ASSIGNED TASK 1: Copy the instrument reading records below line for line, omitting the pictures.

***** SUPPLIED PASSAGE

Once Upon a Mattress: Sutton Foster-of-the-Swamps Reigns Triumphant

By Steven Suskin

★★★★☆ Another Encores! musical comedy winner takes up residence on Broadway

Sutton Foster in Once Upon a Mattress. Photo: Joan Marcus

If it’s Broadway clowning you want, with zany antics, extended gaggery, and wholesale chomping of the scenery (not to mention the props), hie thee to the Kingdom of Hudson on West Forty-Fourth Street, where Sutton Foster and friends romp their way through Once Upon a Mattress. Playgoers who don’t care to laugh, or guffaw, or wince at jabs and puns and hold their sides for the sake of decorum need not attend.

This fractured fairy-tale version of Hans Christian Andersen’s 200-year old “Princess and the Pea” was whipped up in 1959 by composer Mary Rodgers, lyricist Marshall Barer, and bookwriters Barer, Jay Thompson, and Dean Fuller. Revived on Broadway in 1996 (albeit by a director and production team who didn’t seem to realize that the show was supposed to be funny), Once Upon a Mattress has been somewhat overlooked of late—which makes this new-generation revisitation a welcome surprise.

The folks at City Center saw fit to give Mattress the Encores! treatment in January. Buoyed by the performances of Foster (as Princess Winifred the Woebegone) and fellow mummer Michael Urie (as Prince Dauntless who falls “in love with a girl named Fred”), director Lear deBessonet’s production offered a fast-paced joust of mischievously medieval joy.

[Read Bob Verini’s  ★★★★☆ review here.]

The low comedy quotient was to be expected; this was the show that launched, back in the Eisenhower administration, the career of Carol Burnett. Burnett’s backwoods moat-swimming rustic Amazonian act proved impossible to follow by performers as diverse as Imogene Coca, Dody Goodman, Jane Connell, Sarah Jessica Parker, and Tracey Ullman.

**********
***** RECORDS TO USE

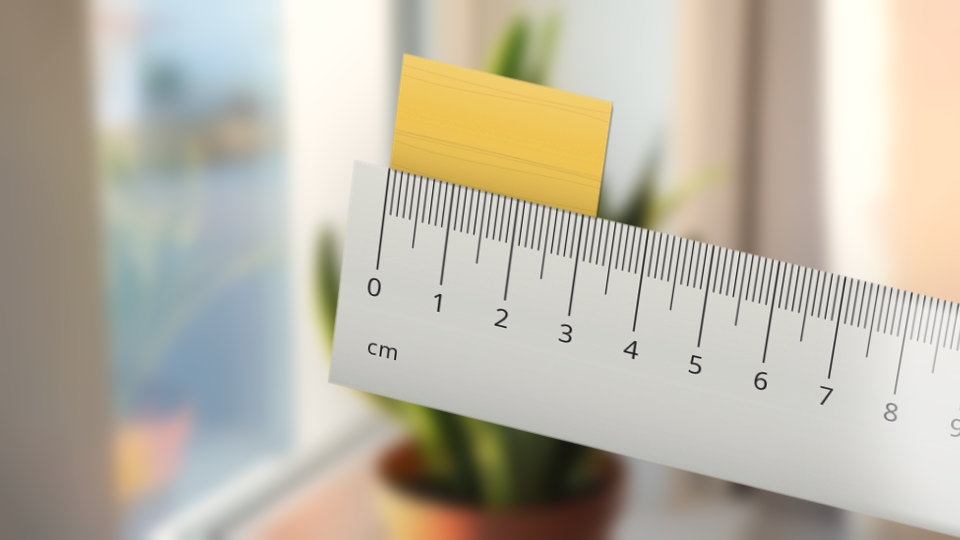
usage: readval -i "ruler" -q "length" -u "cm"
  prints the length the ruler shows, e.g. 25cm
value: 3.2cm
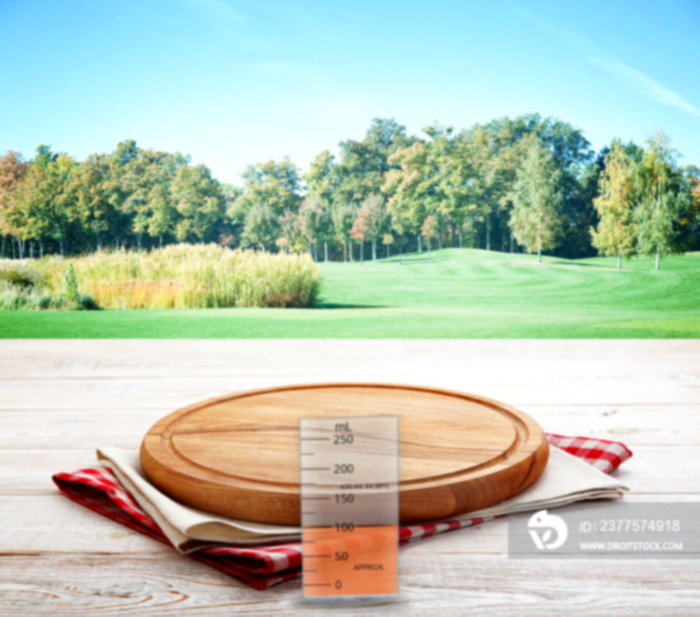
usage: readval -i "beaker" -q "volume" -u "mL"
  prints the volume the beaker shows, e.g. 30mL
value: 100mL
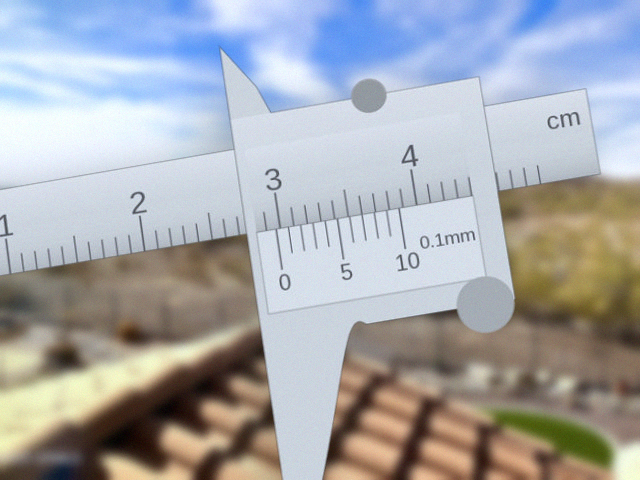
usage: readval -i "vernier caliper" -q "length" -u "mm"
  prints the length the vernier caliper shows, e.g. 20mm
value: 29.7mm
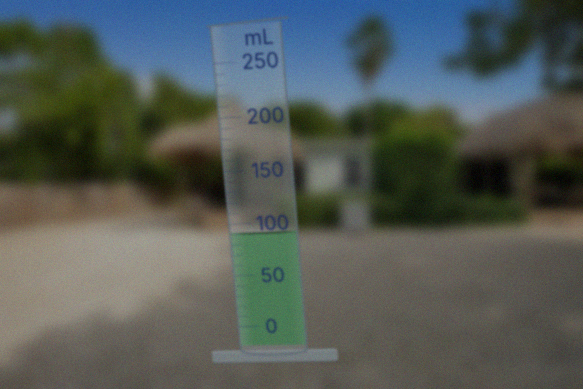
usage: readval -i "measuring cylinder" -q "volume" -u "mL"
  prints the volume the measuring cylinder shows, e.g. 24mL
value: 90mL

**********

ASSIGNED TASK 2: According to the Once Upon a Mattress review, which performers found Carol Burnett's act impossible to follow? List them all.

TASK OUTPUT 1:
usage: readval -i "ruler" -q "length" -u "cm"
  prints the length the ruler shows, e.g. 25cm
value: 3.2cm
usage: readval -i "beaker" -q "volume" -u "mL"
  prints the volume the beaker shows, e.g. 30mL
value: 100mL
usage: readval -i "vernier caliper" -q "length" -u "mm"
  prints the length the vernier caliper shows, e.g. 20mm
value: 29.7mm
usage: readval -i "measuring cylinder" -q "volume" -u "mL"
  prints the volume the measuring cylinder shows, e.g. 24mL
value: 90mL

TASK OUTPUT 2: Imogene Coca, Dody Goodman, Jane Connell, Sarah Jessica Parker, and Tracey Ullman